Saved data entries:
= = = = = = =

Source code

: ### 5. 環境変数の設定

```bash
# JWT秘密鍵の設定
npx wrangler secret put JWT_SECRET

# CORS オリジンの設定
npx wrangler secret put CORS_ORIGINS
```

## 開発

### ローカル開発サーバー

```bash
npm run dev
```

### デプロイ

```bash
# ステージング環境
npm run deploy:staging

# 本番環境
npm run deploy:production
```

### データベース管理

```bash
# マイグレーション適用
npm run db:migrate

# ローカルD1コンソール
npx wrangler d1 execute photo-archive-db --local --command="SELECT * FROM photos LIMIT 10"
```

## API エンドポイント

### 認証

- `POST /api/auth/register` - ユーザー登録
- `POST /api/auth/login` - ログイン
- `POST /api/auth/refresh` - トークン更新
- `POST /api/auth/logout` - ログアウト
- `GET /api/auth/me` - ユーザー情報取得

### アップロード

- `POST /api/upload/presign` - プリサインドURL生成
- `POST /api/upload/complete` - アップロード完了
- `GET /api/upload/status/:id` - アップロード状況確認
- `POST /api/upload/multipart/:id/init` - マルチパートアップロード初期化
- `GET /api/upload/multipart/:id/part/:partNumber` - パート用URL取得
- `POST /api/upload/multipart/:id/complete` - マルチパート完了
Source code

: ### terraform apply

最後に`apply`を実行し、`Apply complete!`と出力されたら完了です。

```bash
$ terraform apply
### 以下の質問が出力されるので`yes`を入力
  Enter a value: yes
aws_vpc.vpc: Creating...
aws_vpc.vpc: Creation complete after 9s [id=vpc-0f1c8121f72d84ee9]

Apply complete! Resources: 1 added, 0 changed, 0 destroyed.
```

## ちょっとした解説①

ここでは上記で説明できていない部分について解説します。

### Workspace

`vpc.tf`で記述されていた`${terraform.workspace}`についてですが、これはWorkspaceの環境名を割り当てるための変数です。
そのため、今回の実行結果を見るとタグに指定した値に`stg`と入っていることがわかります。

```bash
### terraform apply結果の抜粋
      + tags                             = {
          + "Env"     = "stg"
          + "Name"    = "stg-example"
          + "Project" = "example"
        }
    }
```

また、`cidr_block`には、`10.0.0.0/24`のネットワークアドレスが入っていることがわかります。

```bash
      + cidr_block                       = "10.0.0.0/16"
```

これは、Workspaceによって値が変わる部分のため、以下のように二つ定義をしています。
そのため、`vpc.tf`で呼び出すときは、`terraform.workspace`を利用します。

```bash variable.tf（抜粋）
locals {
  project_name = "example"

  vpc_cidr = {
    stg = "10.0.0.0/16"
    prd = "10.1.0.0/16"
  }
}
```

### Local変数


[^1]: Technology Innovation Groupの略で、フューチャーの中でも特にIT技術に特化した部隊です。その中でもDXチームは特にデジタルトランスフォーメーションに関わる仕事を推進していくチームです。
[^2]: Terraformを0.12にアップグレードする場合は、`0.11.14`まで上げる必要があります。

= = = = = = =

Search the entries for the string "upload" and copy each line where it occurs.

- `POST /api/upload/presign` - プリサインドURL生成
- `POST /api/upload/complete` - アップロード完了
- `GET /api/upload/status/:id` - アップロード状況確認
- `POST /api/upload/multipart/:id/init` - マルチパートアップロード初期化
- `GET /api/upload/multipart/:id/part/:partNumber` - パート用URL取得
- `POST /api/upload/multipart/:id/complete` - マルチパート完了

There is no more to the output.